Segment Start: INFORMATION GIVEN

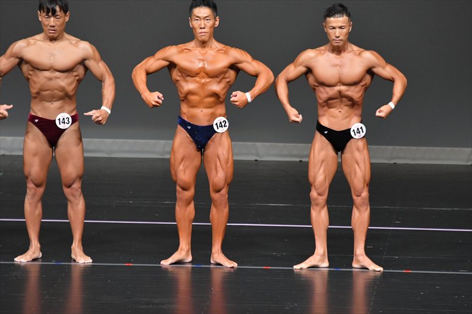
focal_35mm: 345
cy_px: 157
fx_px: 4521
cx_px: 236
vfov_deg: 4.0
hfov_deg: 6.0
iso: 4000
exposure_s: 1/400
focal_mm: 230
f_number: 5.6
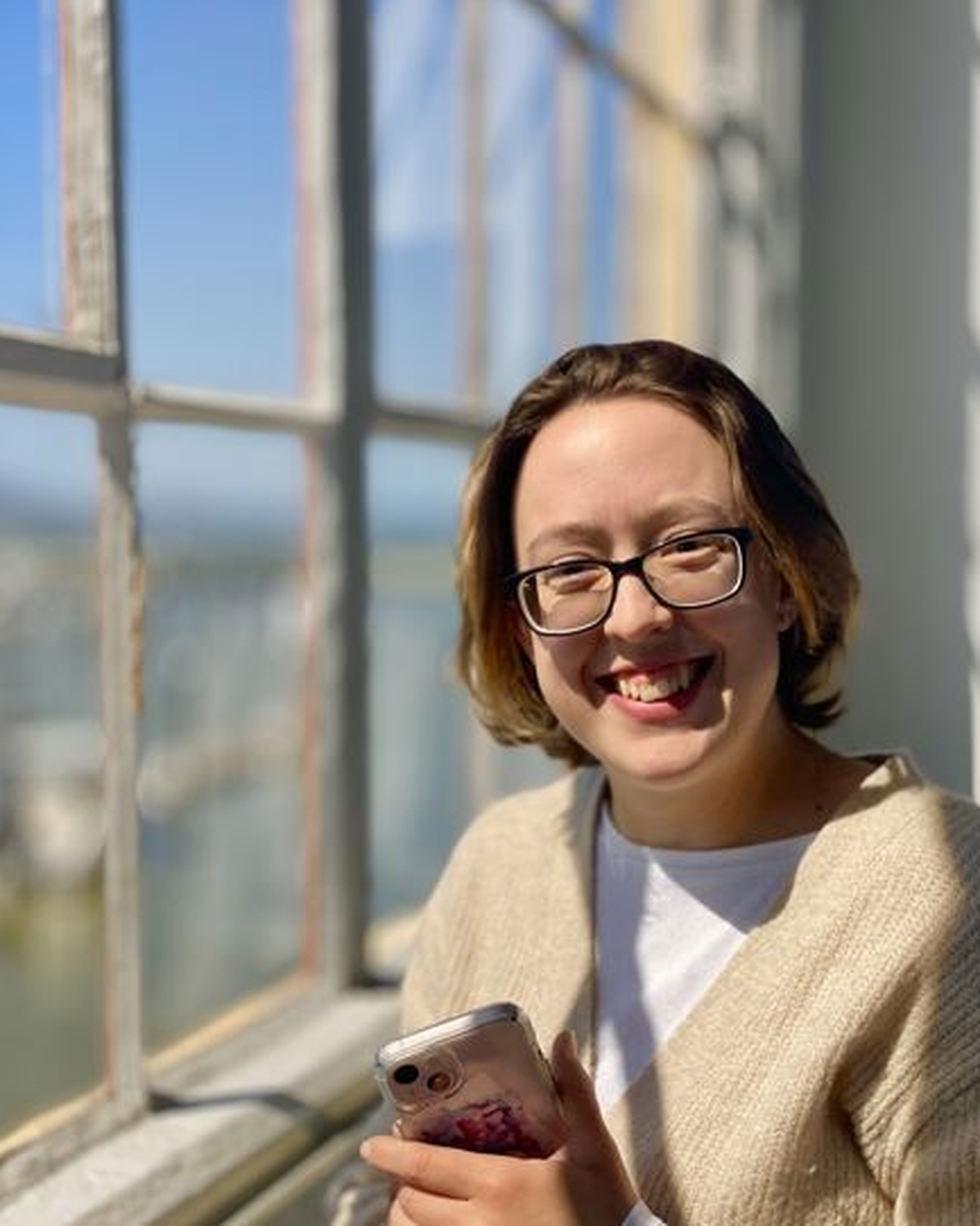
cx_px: 496
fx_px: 1996
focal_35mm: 55
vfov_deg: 34.2
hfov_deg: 27.6
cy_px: 641
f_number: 2
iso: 32
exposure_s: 1/1089
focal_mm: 6
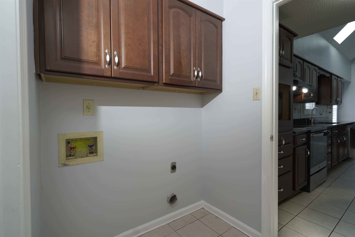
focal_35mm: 17
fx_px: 168
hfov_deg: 93.3
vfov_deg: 70.4
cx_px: 178
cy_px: 118
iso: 250
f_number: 4
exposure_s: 1/80
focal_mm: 17
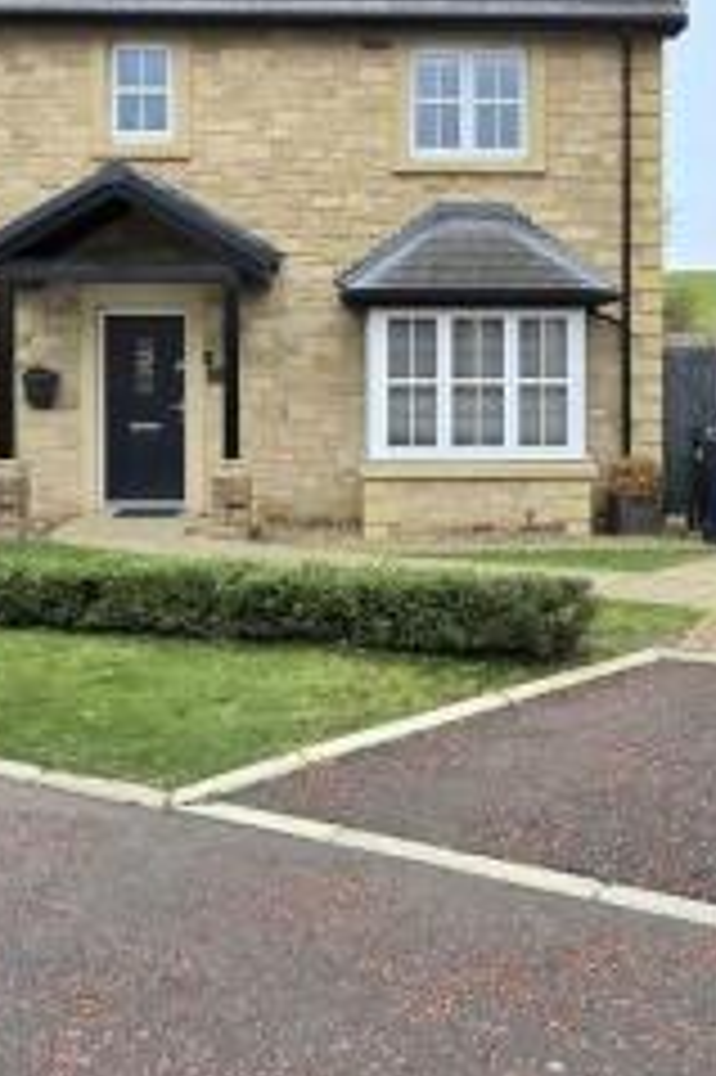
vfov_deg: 55.9
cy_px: 349
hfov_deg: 39.9
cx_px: 381
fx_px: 986
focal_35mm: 33
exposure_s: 1/370
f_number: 2.2
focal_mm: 2.2
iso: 80
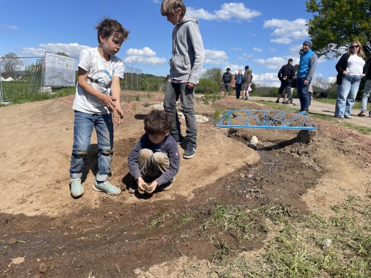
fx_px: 279
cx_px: 186
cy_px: 139
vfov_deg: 53.1
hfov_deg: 67.3
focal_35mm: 26
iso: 32
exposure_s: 1/3509
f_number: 1.6
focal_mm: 4.2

Segment End: INFORMATION GIVEN

WHAT YOU NEED TO DO: Extract every line from the one containing "vfov_deg: 53.1" through the last line of the data, inclusive, exactly as written.

RESPONSE:
vfov_deg: 53.1
hfov_deg: 67.3
focal_35mm: 26
iso: 32
exposure_s: 1/3509
f_number: 1.6
focal_mm: 4.2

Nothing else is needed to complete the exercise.